**Passage to read:**
☆ ☆ ☆ ☆ ☆ ☆ ☆
Drill provides two variations on the EXPLAIN command, one that returns the physical plan and one that returns the logical plan. A logical plan takes the SQL query (as written by the user and accepted by the parser) and translates it into a logical series of operations that correspond to SQL language constructs (without defining the specific algorithms that will be implemented to run the query). A physical plan translates the logical plan into a specific series of steps that will be used when the query runs. For example, a logical plan may indicate a join step in general and classify it as inner or outer, but the corresponding physical plan will indicate the specific type of join operator that will run, such as a merge join or a hash join. The physical plan is operational and reveals the specific access methods that will be used for the query.

An EXPLAIN command for a query that is run repeatedly under the exact same conditions against the same data will return the same plan. However, if you change a configuration option, for example, or update the tables or files that you are selecting from, you are likely to see plan changes.

EXPLAIN Syntax

The EXPLAIN command supports the following syntax:

explain plan [ including all attributes ] [ with implementation | without implementation ] for <query> ;

where query is any valid SELECT statement supported by Drill.

INCLUDING ALL ATTRIBUTES

This option returns costing information. You can use this option for both physical and logical plans.

WITH IMPLEMENTATION | WITHOUT IMPLEMENTATION

These options return the physical and logical plan information, respectively. The default is physical (WITH IMPLEMENTATION).

EXPLAIN for Physical Plans

The EXPLAIN PLAN FOR command returns the chosen physical execution plan for a query statement without running the query. You can use this command to see what kind of execution operators Drill implements. For example, you can find out what kind of join algorithm is chosen when tables or files are joined. You can also use this command to analyze errors and troubleshoot queries that do not run. For example, if you run into a casting error, the query plan text may help you isolate the problem.

Use the following syntax:

explain plan for <query> ;

The following set command increases the default text display (number of characters). By default, most of the plan output is not displayed.

0: jdbc:drill:zk=local> !set maxwidth 10000

Do not use a semicolon to terminate set commands.

For example, here is the top portion of the explain output for a COUNT(DISTINCT) query on a JSON file:

0: jdbc:drill:zk=local> !set maxwidth 10000
0: jdbc:drill:zk=local> explain plan for select type t, count(distinct id) from dfs.`/home/donuts/donuts.json` where type='donut' group by type;
+------------+------------+
|   text    |   json    |
+------------+------------+
| 00-00 Screen
00-01   Project(t=[$0], EXPR$1=[$1])
00-02       Project(t=[$0], EXPR$1=[$1])
☆ ☆ ☆ ☆ ☆ ☆ ☆
**Dataset content:**
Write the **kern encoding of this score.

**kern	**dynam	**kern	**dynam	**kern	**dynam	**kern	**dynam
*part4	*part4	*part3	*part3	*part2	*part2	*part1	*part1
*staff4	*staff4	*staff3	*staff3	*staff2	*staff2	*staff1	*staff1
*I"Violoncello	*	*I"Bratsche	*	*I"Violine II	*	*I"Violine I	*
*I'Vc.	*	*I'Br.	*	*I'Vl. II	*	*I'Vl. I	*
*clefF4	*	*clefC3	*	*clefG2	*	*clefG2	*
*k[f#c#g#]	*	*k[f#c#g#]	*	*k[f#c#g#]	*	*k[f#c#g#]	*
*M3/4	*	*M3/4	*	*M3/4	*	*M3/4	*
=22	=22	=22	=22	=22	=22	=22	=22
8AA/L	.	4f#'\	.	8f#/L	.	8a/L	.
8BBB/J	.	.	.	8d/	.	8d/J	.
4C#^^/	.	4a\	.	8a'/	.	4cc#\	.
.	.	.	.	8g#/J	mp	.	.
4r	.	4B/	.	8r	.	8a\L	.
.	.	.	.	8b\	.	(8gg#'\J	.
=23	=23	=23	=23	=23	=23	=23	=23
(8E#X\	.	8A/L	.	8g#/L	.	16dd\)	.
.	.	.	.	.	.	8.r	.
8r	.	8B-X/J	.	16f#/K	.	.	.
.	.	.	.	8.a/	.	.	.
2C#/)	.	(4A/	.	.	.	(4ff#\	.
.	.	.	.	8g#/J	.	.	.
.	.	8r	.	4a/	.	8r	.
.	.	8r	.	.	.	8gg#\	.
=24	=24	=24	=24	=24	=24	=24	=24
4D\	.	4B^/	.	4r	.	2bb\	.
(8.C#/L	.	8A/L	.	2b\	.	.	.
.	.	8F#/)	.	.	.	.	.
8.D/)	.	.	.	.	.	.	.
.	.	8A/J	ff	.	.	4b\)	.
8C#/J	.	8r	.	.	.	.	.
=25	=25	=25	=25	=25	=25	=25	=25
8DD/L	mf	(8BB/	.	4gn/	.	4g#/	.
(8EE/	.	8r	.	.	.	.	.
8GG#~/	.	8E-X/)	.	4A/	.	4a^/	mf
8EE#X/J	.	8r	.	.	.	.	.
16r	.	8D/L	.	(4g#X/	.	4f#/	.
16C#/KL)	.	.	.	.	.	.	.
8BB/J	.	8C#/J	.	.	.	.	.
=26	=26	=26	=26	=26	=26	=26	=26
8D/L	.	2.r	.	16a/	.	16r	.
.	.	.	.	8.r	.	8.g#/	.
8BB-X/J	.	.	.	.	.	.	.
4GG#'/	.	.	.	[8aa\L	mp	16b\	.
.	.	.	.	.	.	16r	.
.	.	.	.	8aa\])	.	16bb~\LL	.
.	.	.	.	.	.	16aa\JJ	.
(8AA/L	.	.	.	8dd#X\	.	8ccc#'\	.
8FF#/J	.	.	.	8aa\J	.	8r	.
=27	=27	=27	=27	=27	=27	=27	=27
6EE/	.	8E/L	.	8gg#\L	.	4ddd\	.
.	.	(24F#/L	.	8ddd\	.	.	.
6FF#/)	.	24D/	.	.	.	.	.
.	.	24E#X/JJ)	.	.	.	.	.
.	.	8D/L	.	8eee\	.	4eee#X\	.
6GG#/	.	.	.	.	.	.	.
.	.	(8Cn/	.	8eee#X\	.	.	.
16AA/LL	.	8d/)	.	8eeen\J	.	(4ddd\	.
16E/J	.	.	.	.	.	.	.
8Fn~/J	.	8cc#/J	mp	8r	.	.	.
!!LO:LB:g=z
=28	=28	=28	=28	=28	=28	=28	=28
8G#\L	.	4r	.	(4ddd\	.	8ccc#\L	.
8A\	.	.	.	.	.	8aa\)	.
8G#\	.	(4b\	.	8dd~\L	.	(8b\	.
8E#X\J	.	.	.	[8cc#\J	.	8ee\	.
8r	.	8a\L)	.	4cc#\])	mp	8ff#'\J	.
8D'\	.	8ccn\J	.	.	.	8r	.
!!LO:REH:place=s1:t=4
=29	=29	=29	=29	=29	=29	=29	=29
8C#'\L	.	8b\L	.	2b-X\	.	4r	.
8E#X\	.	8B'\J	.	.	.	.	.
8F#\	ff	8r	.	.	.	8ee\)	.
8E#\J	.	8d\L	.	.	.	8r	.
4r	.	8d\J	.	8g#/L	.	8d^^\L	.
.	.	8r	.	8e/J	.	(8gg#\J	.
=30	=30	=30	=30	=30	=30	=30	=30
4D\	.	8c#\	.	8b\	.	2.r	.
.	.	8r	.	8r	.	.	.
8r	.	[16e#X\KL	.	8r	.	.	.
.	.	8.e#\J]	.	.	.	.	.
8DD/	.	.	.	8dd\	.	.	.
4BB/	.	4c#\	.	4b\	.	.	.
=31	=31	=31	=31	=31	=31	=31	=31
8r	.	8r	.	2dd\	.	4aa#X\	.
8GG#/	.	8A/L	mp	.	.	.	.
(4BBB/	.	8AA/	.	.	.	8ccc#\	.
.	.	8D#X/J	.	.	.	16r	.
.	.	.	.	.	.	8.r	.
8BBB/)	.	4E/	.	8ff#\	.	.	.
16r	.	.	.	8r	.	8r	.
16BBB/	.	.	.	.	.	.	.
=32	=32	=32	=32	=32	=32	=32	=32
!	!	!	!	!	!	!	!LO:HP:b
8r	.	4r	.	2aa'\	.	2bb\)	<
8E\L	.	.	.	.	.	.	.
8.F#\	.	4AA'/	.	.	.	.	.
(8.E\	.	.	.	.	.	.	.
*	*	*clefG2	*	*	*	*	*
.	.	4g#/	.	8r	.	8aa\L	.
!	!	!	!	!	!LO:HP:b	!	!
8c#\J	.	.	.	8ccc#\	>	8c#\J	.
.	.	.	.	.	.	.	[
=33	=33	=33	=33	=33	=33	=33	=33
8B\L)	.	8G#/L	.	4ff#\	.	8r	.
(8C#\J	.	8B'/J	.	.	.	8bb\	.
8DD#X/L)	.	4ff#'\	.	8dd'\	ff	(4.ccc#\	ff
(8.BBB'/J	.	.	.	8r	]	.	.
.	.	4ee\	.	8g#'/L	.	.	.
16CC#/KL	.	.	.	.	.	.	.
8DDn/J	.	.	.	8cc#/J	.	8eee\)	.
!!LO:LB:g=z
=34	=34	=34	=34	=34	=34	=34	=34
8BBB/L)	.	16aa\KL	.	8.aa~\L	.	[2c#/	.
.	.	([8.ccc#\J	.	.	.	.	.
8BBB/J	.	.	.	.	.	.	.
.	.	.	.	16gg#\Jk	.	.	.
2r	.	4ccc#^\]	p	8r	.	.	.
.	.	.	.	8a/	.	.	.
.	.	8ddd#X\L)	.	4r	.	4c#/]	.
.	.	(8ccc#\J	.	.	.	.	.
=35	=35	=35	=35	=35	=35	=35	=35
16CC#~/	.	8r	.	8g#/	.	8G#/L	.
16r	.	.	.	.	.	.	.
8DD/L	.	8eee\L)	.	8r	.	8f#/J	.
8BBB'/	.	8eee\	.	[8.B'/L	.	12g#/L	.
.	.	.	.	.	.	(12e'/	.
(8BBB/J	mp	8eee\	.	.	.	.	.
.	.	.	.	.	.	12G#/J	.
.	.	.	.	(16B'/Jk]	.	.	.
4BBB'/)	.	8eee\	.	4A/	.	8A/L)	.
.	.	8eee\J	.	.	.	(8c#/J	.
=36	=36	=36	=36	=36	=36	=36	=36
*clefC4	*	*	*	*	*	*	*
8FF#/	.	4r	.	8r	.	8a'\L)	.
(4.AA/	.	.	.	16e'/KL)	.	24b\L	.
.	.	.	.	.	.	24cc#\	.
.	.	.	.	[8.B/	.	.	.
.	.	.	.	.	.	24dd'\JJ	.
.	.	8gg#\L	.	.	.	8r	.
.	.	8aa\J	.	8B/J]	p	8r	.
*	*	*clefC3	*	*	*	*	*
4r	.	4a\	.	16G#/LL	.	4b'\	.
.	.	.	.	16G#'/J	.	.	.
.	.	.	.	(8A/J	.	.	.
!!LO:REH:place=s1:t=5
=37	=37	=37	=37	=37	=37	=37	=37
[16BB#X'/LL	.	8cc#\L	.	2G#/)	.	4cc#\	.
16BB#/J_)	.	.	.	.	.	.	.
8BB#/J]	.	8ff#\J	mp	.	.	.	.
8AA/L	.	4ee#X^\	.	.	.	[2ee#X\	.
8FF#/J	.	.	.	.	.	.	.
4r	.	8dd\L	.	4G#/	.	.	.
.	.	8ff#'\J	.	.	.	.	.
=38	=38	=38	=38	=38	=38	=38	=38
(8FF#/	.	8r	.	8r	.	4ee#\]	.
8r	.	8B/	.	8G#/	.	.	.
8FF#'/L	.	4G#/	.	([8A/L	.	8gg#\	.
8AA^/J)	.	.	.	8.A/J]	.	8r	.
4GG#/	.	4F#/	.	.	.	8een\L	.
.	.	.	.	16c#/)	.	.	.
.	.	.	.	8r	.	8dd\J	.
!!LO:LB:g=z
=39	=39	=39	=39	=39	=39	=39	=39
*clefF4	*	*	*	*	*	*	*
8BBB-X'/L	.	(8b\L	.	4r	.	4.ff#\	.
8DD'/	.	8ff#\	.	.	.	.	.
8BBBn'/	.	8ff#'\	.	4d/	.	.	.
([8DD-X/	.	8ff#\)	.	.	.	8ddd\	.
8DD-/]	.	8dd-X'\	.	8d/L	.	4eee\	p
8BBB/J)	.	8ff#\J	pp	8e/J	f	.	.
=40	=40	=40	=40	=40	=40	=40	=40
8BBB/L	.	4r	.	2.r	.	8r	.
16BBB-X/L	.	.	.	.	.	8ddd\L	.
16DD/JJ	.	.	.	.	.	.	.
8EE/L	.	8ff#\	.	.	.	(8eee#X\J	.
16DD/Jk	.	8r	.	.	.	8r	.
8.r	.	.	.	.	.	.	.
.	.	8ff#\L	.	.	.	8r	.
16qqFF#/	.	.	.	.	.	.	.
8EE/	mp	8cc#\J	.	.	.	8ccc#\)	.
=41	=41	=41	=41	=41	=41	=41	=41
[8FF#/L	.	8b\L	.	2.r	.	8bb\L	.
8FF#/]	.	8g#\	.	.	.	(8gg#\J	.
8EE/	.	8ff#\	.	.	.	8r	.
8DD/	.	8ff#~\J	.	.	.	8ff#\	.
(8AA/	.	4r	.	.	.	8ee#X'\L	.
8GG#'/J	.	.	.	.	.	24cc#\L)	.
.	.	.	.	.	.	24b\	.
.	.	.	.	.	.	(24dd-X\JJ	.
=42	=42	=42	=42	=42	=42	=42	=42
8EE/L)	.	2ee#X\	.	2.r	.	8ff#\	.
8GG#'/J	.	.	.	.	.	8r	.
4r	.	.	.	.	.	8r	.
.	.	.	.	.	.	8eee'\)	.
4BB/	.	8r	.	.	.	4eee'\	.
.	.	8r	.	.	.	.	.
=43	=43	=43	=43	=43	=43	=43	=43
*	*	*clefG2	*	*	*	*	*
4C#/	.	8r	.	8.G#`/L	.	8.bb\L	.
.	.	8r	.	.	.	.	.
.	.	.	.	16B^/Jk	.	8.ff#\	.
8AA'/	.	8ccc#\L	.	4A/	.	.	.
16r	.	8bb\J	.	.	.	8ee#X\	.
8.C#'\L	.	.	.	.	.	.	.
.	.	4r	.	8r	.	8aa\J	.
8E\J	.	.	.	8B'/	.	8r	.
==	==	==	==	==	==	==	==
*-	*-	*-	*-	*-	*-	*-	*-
☆ ☆ ☆ ☆ ☆ ☆ ☆
**Task directions:**
In the passage on Drill's EXPLAIN command, what does the INCLUDING ALL ATTRIBUTES option return? Please answer in a few words. The records have no connection to the passage on Drill's EXPLAIN command.

**Exercise output:**
Costing information.